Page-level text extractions
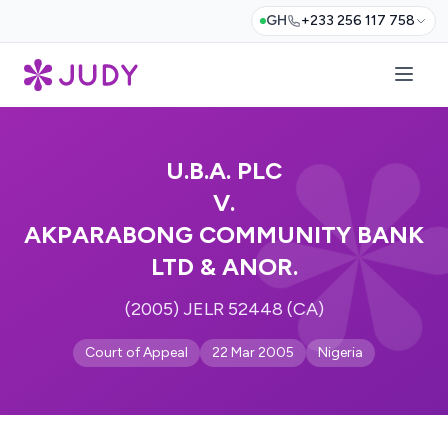
GH
+233 256 117 758
U.B.A. PLC
V.
AKPARABONG COMMUNITY BANK
LTD & ANOR.
(2005) JELR 52448 (CA)
Court of Appeal
22 Mar 2005
Nigeria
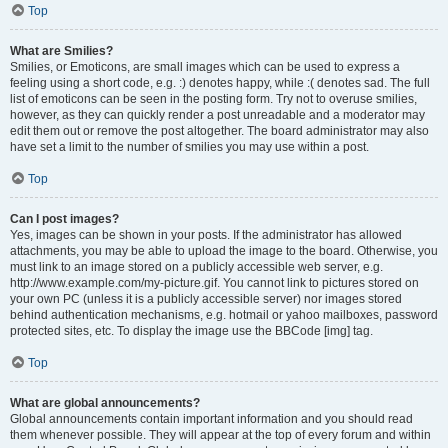
Top
What are Smilies?
Smilies, or Emoticons, are small images which can be used to express a
feeling using a short code, e.g. :) denotes happy, while :( denotes sad. The full
list of emoticons can be seen in the posting form. Try not to overuse smilies,
however, as they can quickly render a post unreadable and a moderator may
edit them out or remove the post altogether. The board administrator may also
have set a limit to the number of smilies you may use within a post.
Top
Can I post images?
Yes, images can be shown in your posts. If the administrator has allowed
attachments, you may be able to upload the image to the board. Otherwise, you
must link to an image stored on a publicly accessible web server, e.g.
http://www.example.com/my-picture.gif. You cannot link to pictures stored on
your own PC (unless it is a publicly accessible server) nor images stored
behind authentication mechanisms, e.g. hotmail or yahoo mailboxes, password
protected sites, etc. To display the image use the BBCode [img] tag.
Top
What are global announcements?
Global announcements contain important information and you should read
them whenever possible. They will appear at the top of every forum and within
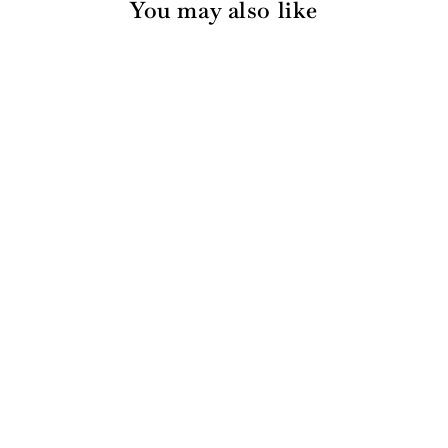
You may also like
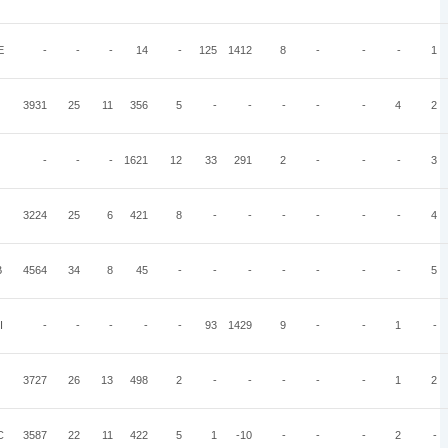
E
-
-
-
14
-
125
1412
8
-
-
-
1
3931
25
11
356
5
-
-
-
-
-
4
2
-
-
-
1621
12
33
291
2
-
-
-
3
3224
25
6
421
8
-
-
-
-
-
-
4
B
4564
34
8
45
-
-
-
-
-
-
-
5
I
-
-
-
-
-
93
1429
9
-
-
1
-
3727
26
13
498
2
-
-
-
-
-
1
2
C
3587
22
11
422
5
1
-10
-
-
-
2
-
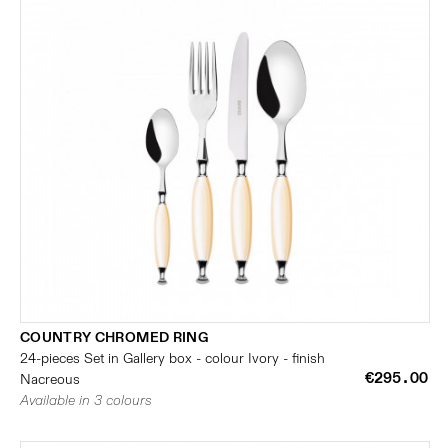
COUNTRY CHROMED RING
24-pieces Set in Gallery box - colour Ivory - finish
€295.00
Nacreous
Available in 3 colours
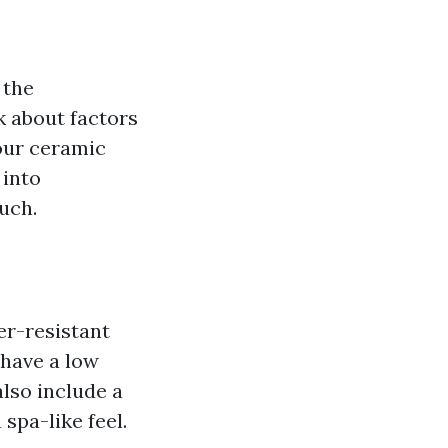
 the
k about factors
our ceramic
 into
ouch.
er-resistant
 have a low
lso include a
 spa-like feel.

About this exercise — Swap every "administrator" in the material for "admin" and give the text again with nothing else changed. Leave the pictures out of your answer.

Answer to this task —
GH
+233 256 117 758
U.B.A. PLC
V.
AKPARABONG COMMUNITY BANK
LTD & ANOR.
(2005) JELR 52448 (CA)
Court of Appeal
22 Mar 2005
Nigeria
Top
What are Smilies?
Smilies, or Emoticons, are small images which can be used to express a
feeling using a short code, e.g. :) denotes happy, while :( denotes sad. The full
list of emoticons can be seen in the posting form. Try not to overuse smilies,
however, as they can quickly render a post unreadable and a moderator may
edit them out or remove the post altogether. The board admin may also
have set a limit to the number of smilies you may use within a post.
Top
Can I post images?
Yes, images can be shown in your posts. If the admin has allowed
attachments, you may be able to upload the image to the board. Otherwise, you
must link to an image stored on a publicly accessible web server, e.g.
http://www.example.com/my-picture.gif. You cannot link to pictures stored on
your own PC (unless it is a publicly accessible server) nor images stored
behind authentication mechanisms, e.g. hotmail or yahoo mailboxes, password
protected sites, etc. To display the image use the BBCode [img] tag.
Top
What are global announcements?
Global announcements contain important information and you should read
them whenever possible. They will appear at the top of every forum and within
You may also like
E
-
-
-
14
-
125
1412
8
-
-
-
1
3931
25
11
356
5
-
-
-
-
-
4
2
-
-
-
1621
12
33
291
2
-
-
-
3
3224
25
6
421
8
-
-
-
-
-
-
4
B
4564
34
8
45
-
-
-
-
-
-
-
5
I
-
-
-
-
-
93
1429
9
-
-
1
-
3727
26
13
498
2
-
-
-
-
-
1
2
C
3587
22
11
422
5
1
-10
-
-
-
2
-
COUNTRY CHROMED RING
24-pieces Set in Gallery box - colour Ivory - finish
€295.00
Nacreous
Available in 3 colours
 the
k about factors
our ceramic
 into
ouch.
er-resistant
 have a low
lso include a
 spa-like feel.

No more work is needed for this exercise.